YOUR ASSIGNMENT — Take the entries below and write them out exactly, with each picture removed.

(Dataset entries)
☆ ☆ ☆ ☆
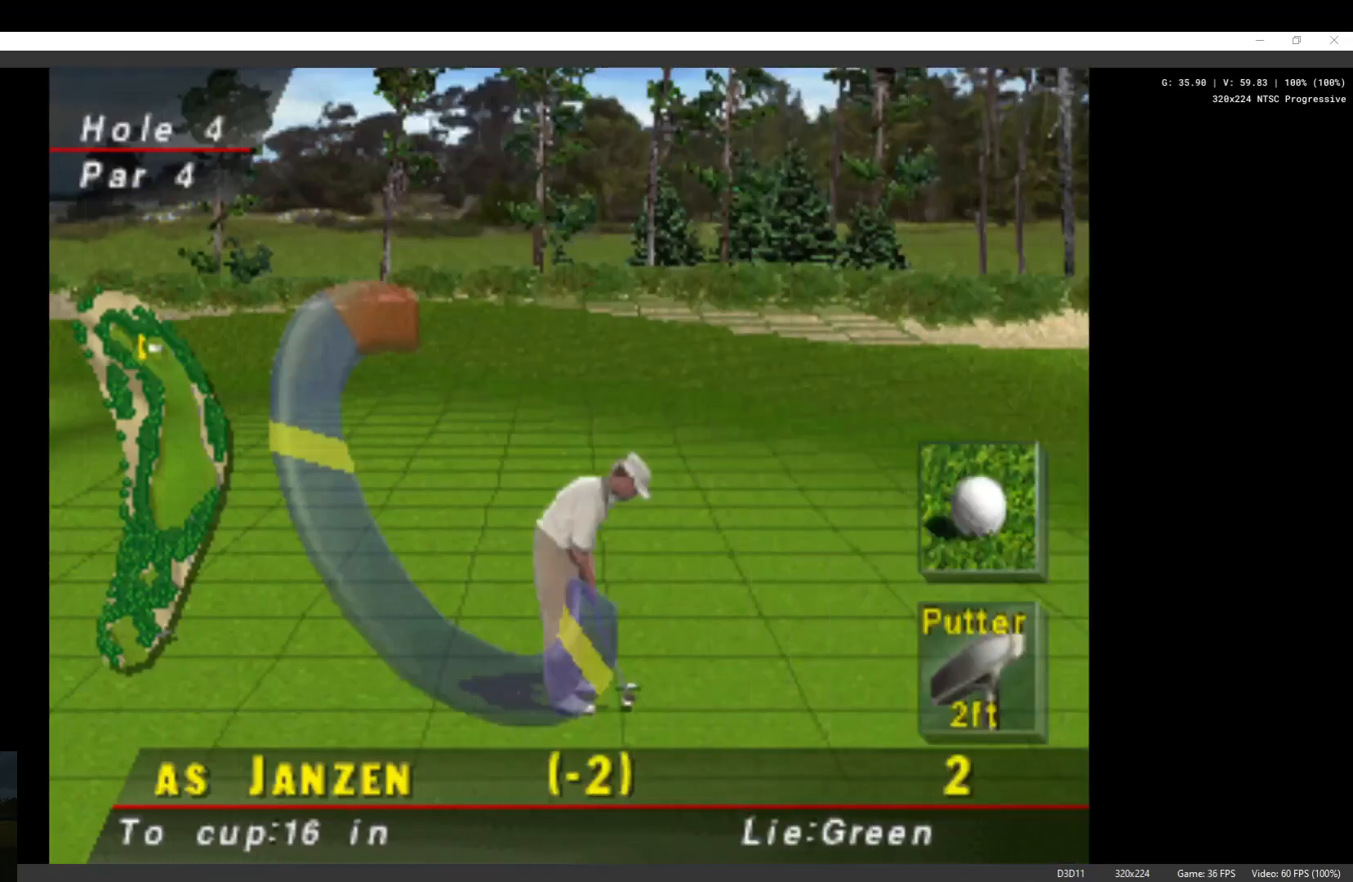
{"buttons": [], "left_stick": "center", "right_stick": "center", "events": [[167, "DPAD_UP", "up"], [200, "X", "down"], [367, "X", "up"]]}
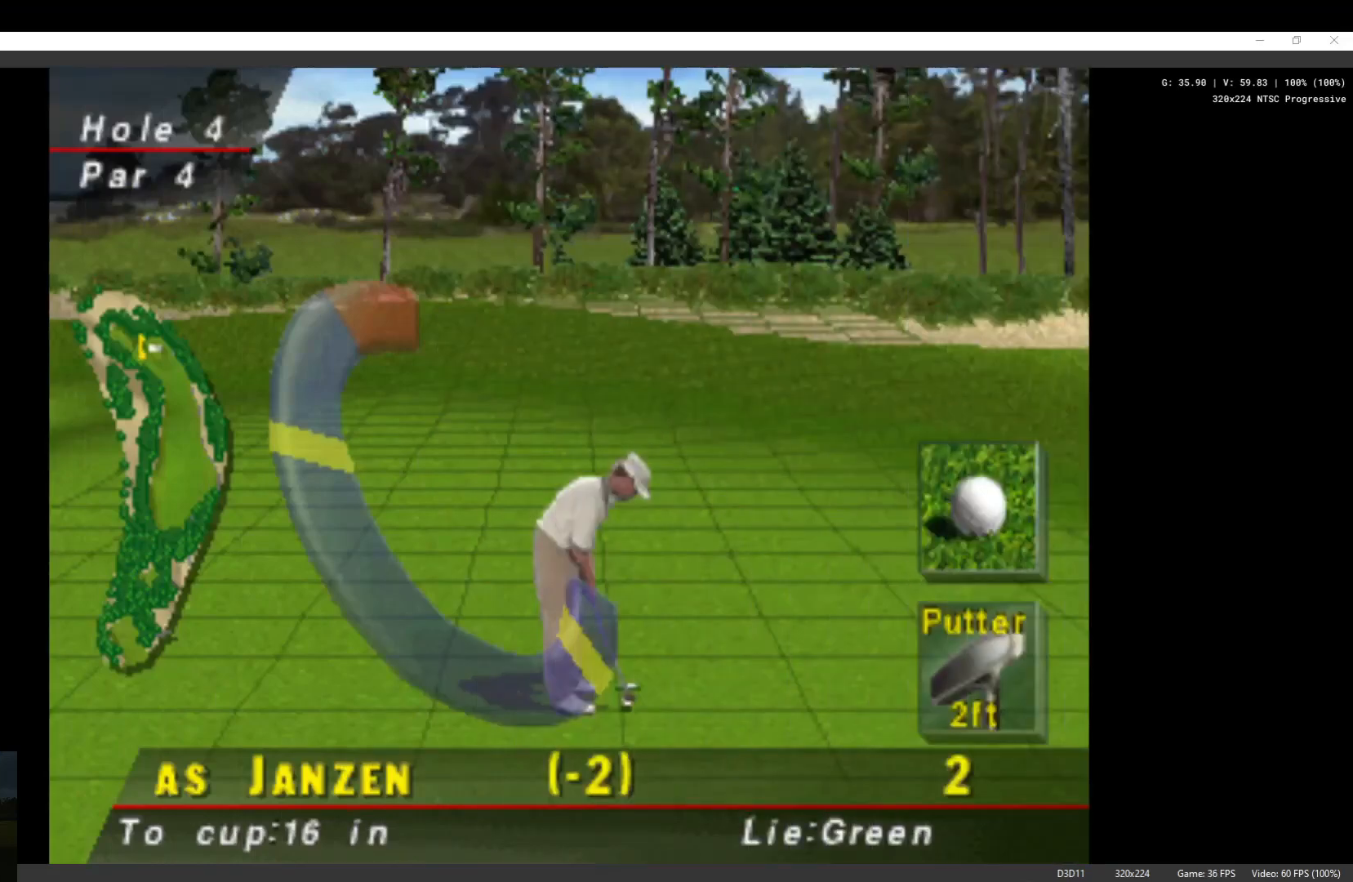
{"buttons": ["DPAD_UP"], "left_stick": "center", "right_stick": "center", "events": [[233, "DPAD_UP", "down"]]}
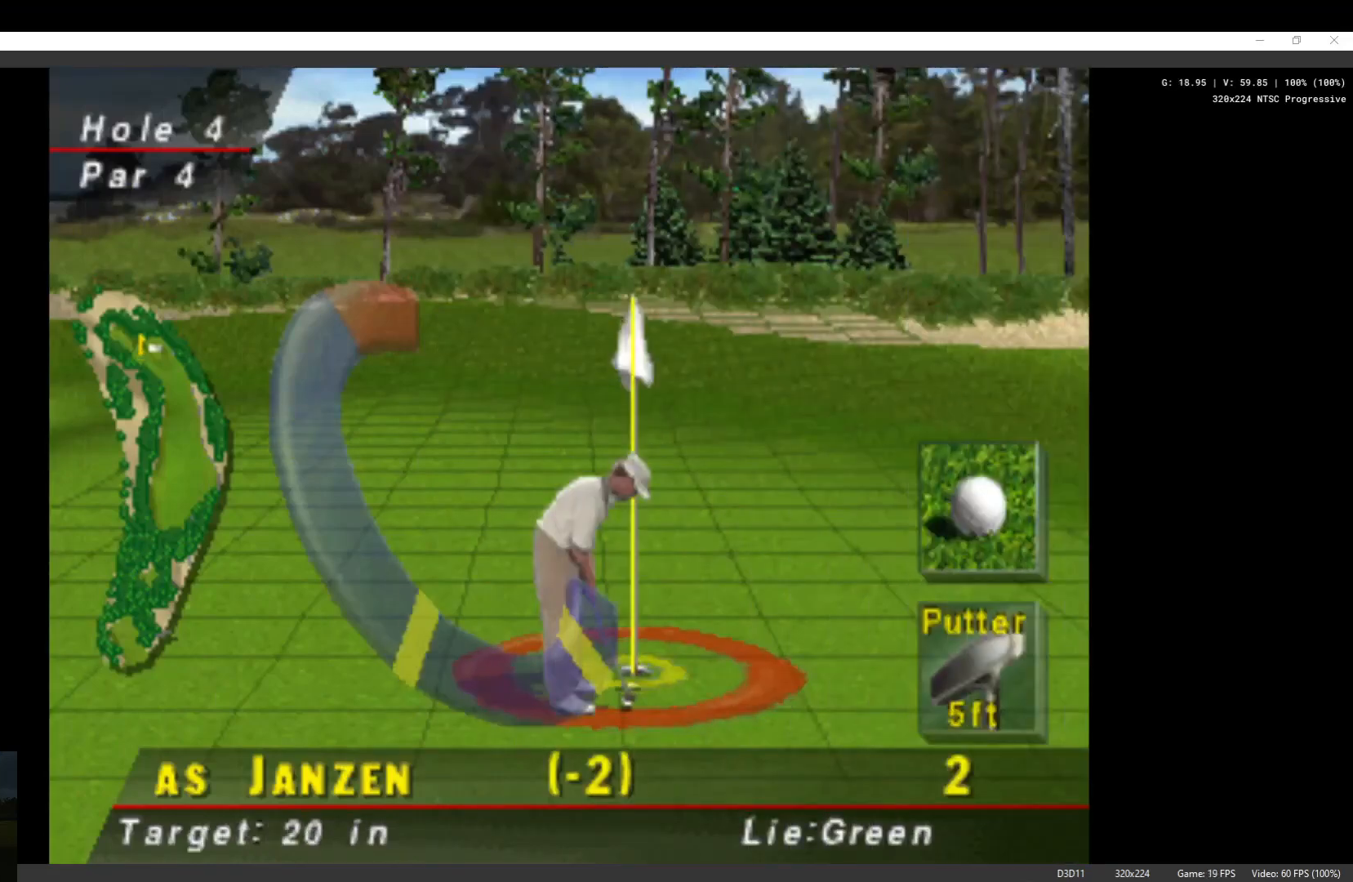
{"buttons": [], "left_stick": "center", "right_stick": "center", "events": [[133, "DPAD_UP", "up"]]}
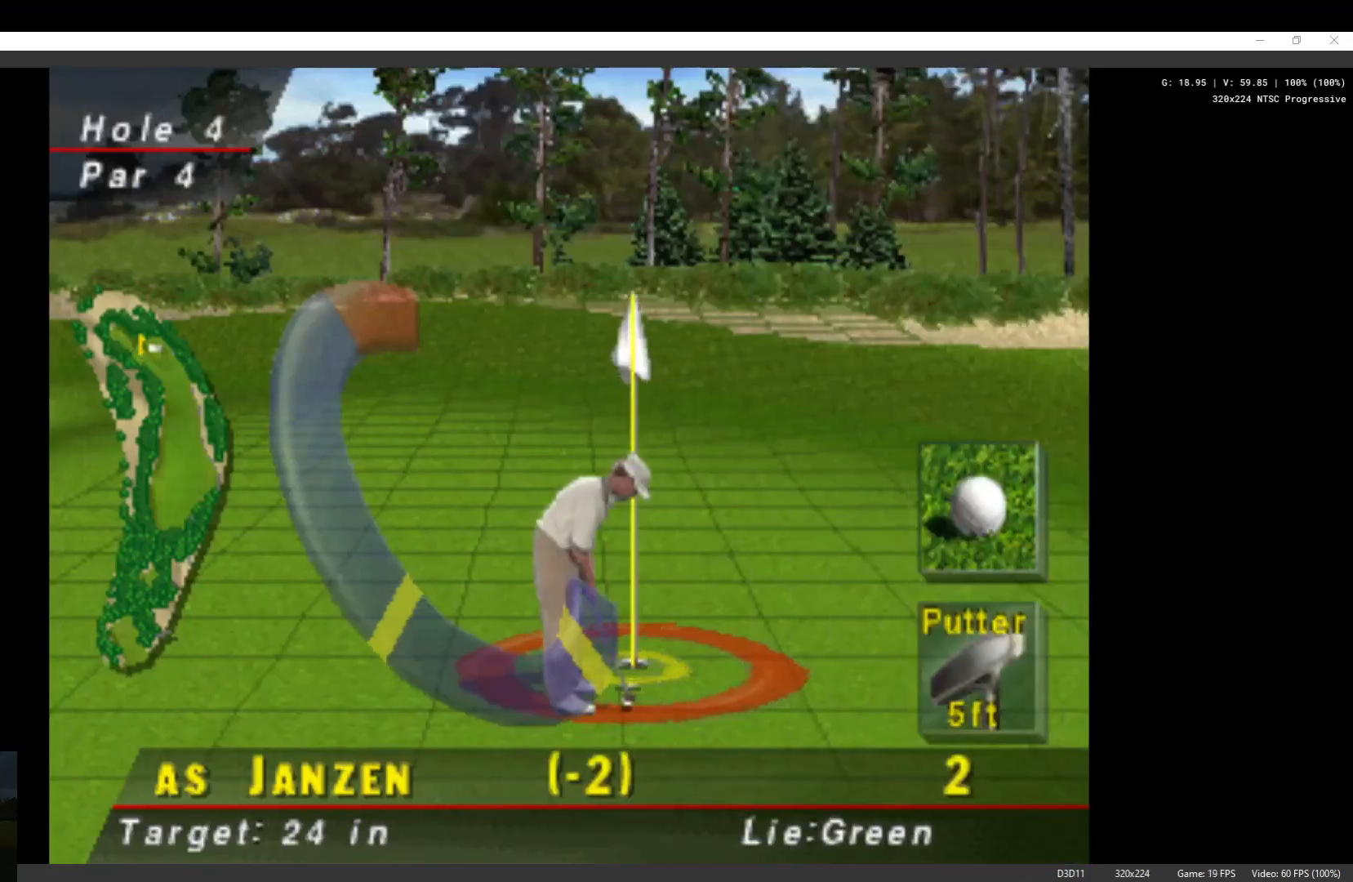
{"buttons": [], "left_stick": "center", "right_stick": "center", "events": [[33, "X", "down"], [133, "X", "up"]]}
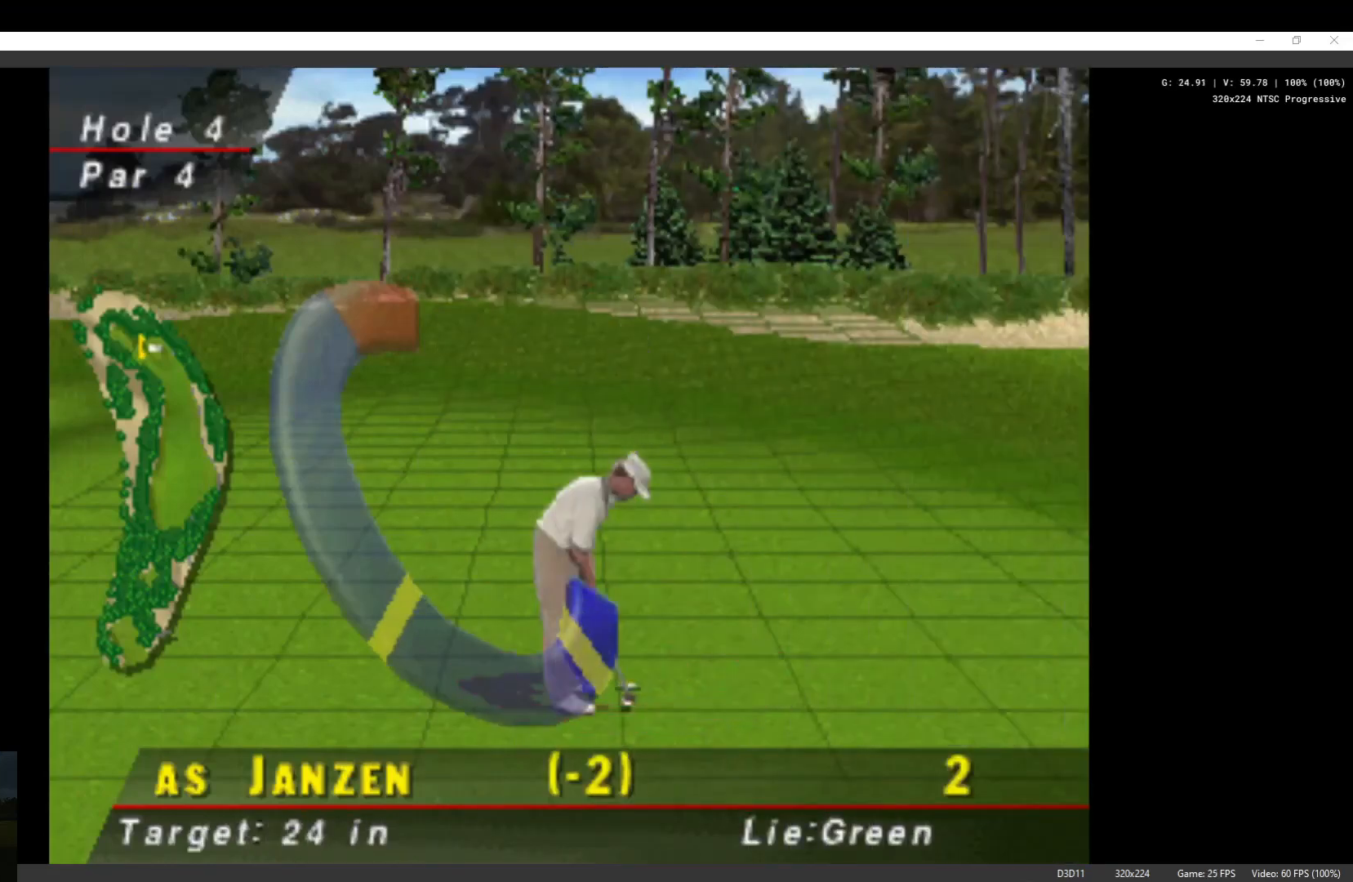
{"buttons": ["X"], "left_stick": "center", "right_stick": "center", "events": [[500, "X", "down"]]}
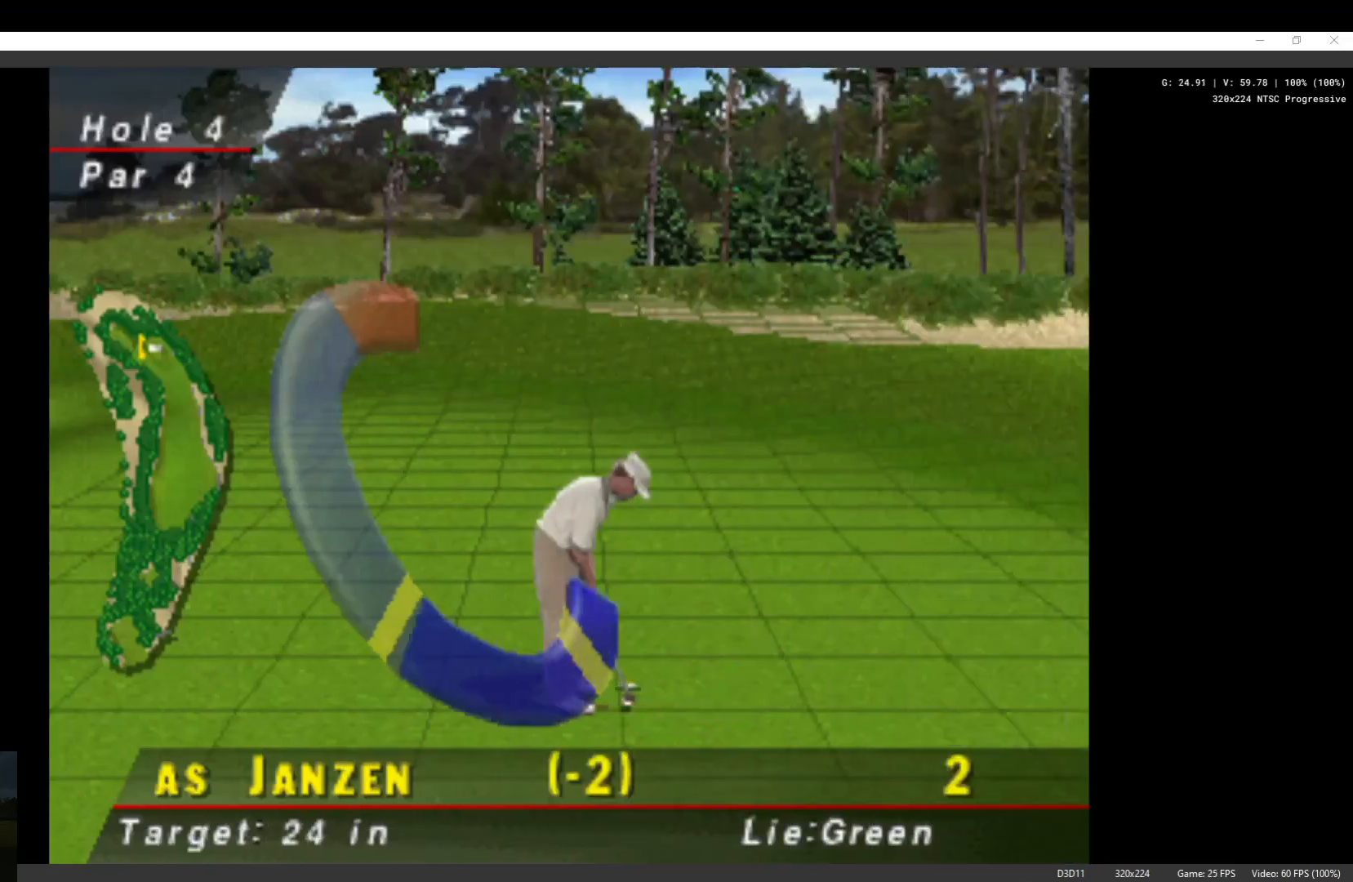
{"buttons": [], "left_stick": "up", "right_stick": "center", "events": [[133, "X", "up"], [467, "left_stick", "up"]]}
☆ ☆ ☆ ☆
EXPECTED ANSWER —
{"buttons": [], "left_stick": "center", "right_stick": "center", "events": [[167, "DPAD_UP", "up"], [200, "X", "down"], [367, "X", "up"]]}
{"buttons": ["DPAD_UP"], "left_stick": "center", "right_stick": "center", "events": [[233, "DPAD_UP", "down"]]}
{"buttons": [], "left_stick": "center", "right_stick": "center", "events": [[133, "DPAD_UP", "up"]]}
{"buttons": [], "left_stick": "center", "right_stick": "center", "events": [[33, "X", "down"], [133, "X", "up"]]}
{"buttons": ["X"], "left_stick": "center", "right_stick": "center", "events": [[500, "X", "down"]]}
{"buttons": [], "left_stick": "up", "right_stick": "center", "events": [[133, "X", "up"], [467, "left_stick", "up"]]}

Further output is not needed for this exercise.